Die zwei Gesichter des Wuppertaler SV

Traditionsduell mit starkem Rückrunden-Team am 8. Mai im Stadion am Zoo.

RWE war im Hinspiel kaum zu stoppen: Joey Müller und die Wuppertaler kassierten an der Hafenstraße sechs Hütten. (Fotos: Endberg)

Rang 18 in der Hinrundentabelle, ein Spitzenplatz in der aktuellen Rückrundenbilanz: Der Wuppertaler SV zeigte im Verlauf dieser Regionalliga-Saison zwei verschiedene Gesichter. Im Stadion am Zoo steigt am Samstag, 8. Mai, 14 Uhr, das Traditionsduell zwischen dem WSV und RWE. Seit dem Jahr 1955 gab es dieses Aufeinandertreffen nicht weniger als 60-mal in verschiedenen Ligen und Wettbewerben.

An das 60. Duell, das Hinspiel dieser Saison im Rahmen des 17. Spieltages an der Hafenstraße, haben die Bergischen alles andere als gute Erinnerungen. Das 1:6 aus Sicht des WSV bedeutete die höchste Niederlage in dieser Saison. Es war eine von insgesamt elf Niederlagen in der Hinrunde (bei je vier Siegen und Unentschieden). Mit 16 Punkten schlossen die Wuppertaler ihre erste Saisonhälfte auf einem Abstiegsrang ab.

Auf das schwache Abschneiden reagierten die Wuppertaler mit zahlreichen Personalwechseln. Mit Björn Mehnert war bereits Anfang Dezember ein neuer Cheftrainer gekommen. Der 44-Jährige hatte Alexander Voigt beerbt. Die Winterpause nutzte Wuppertal dann gleich zu einem größeren Kaderumbruch. Der Sportliche Leiter Stephan Küsters und Mehnert gaben der Mannschaft ein anderes Gesicht - mit Erfolg, wie vor allem sieben Siege in den ersten acht Heimspielen des neuen Jahres eindrucksvoll belegen.

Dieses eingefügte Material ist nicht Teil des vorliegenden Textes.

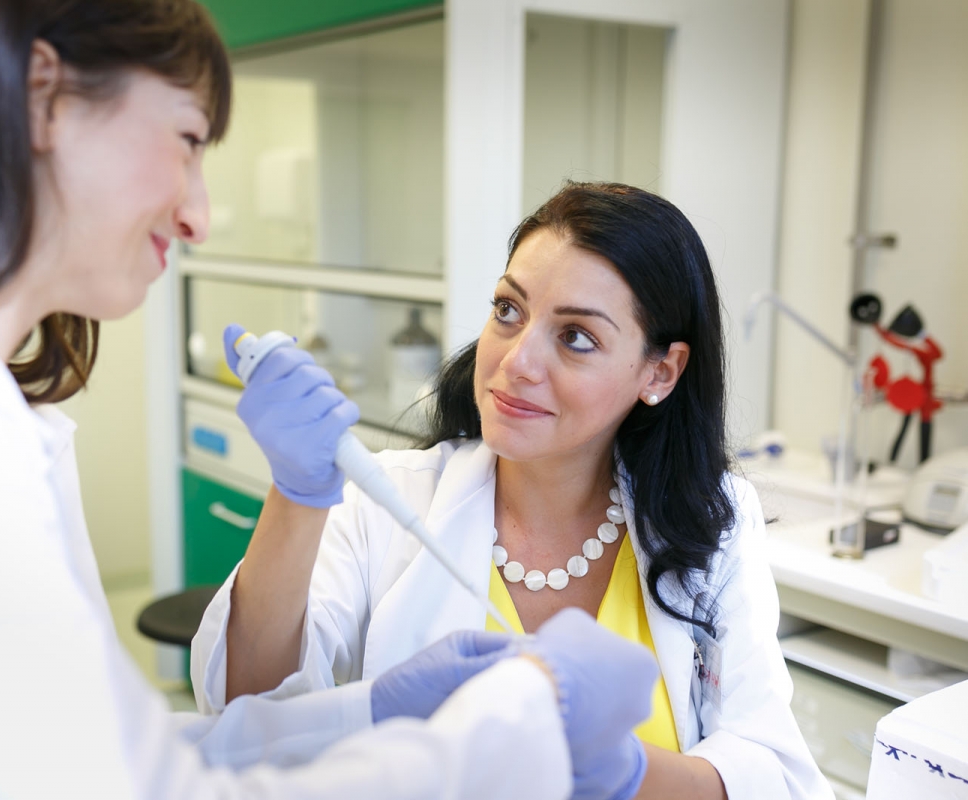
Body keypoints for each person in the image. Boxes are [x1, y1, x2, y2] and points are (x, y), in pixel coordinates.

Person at [0, 2, 665, 798]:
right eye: (190, 141)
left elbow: (113, 750)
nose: (199, 214)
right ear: (45, 96)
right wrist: (520, 716)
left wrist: (361, 716)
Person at [194, 181, 837, 800]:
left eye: (576, 337)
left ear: (659, 371)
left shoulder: (711, 523)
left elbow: (773, 771)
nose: (516, 362)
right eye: (509, 310)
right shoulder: (388, 502)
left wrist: (623, 772)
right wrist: (297, 494)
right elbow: (243, 712)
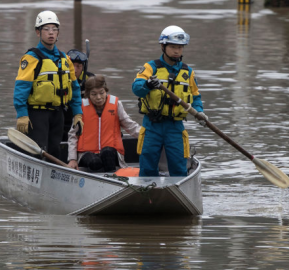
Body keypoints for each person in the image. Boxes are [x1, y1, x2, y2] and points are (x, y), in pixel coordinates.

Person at [132, 25, 207, 177]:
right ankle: (148, 196)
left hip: (175, 126)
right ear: (163, 46)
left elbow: (195, 96)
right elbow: (136, 88)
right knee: (147, 166)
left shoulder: (188, 72)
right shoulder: (150, 68)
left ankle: (177, 194)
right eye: (173, 47)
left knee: (179, 167)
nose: (177, 51)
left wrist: (199, 112)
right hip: (152, 125)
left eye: (180, 47)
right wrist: (147, 85)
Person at [14, 10, 83, 159]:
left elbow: (74, 88)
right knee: (37, 152)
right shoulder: (31, 58)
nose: (51, 33)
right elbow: (21, 88)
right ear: (38, 32)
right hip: (37, 114)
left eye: (54, 29)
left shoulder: (65, 59)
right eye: (46, 29)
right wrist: (22, 114)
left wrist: (77, 113)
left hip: (58, 114)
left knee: (54, 151)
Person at [67, 75, 141, 172]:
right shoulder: (80, 108)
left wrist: (147, 136)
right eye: (94, 94)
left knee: (107, 153)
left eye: (101, 93)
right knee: (94, 162)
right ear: (88, 94)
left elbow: (130, 126)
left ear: (106, 90)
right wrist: (72, 159)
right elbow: (73, 135)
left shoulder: (116, 105)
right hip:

Nahezu sämtliche Wintereinkäufe stellten sich als Gewinn heraus. Sebastian Patzler (zuvor FC Viktoria Köln) etablierte sich als Stammtorhüter. Der mittlerweile verletzte Innenverteidiger Christopher Schorch (1. FC Saarbrücken), die Außenverteidiger Lars Bender (Fortuna Köln) und Moritz Römling (VfL Bochum) sowie der uruguayische Stürmer Mateo Aramburu (TOP Oss/2. Liga Niederlande) gaben der Wuppertaler Mannschaft Stabilität. Auch Burak Gencal (Bonner SC), Rückkehrer Kevin Hagemann (Fortuna Düsseldorf U23) haben ebenfalls schon ihren Beitrag zum guten Abschneiden in der Rückrunde geleistet. Lars Holtkamp (ebenfalls VfL Bochum/Innenband) war dagegen lange verletzt, kam erst vor wenigen Tagen zu seinem ersten Einsatz. Pech hatte kürzlich auch Christopher Schorch, der in dieser Saison wegen einer Knie-Operation keine weiteren Einsätze absolvieren wird.

Auch ohne den bundesliga-erfahrenen Schorch kann der WSV den letzten Saisonabschnitt ohne großen Druck in Angriff nehmen. Bei dem aktuellen Vorsprung nach unten dürfte es lediglich darum gehen, noch den einen oder anderen Tabellenplatz gutzumachen. Außerdem gilt es, bereits die neue Spielzeit vorzubereiten, in der der WSV sicher gleich von Beginn an eine gute Rolle spielen möchte.

In den Duellen zwischen dem WSV und RWE spielte Rot-Weiss überwiegend die bessere Rolle. Von den 60 Begegnungen seit 1995 entschied Essen 25 für sich. In 15 Spielen behielten die Wuppertaler die Oberhand, 18 Partien endeten Remis.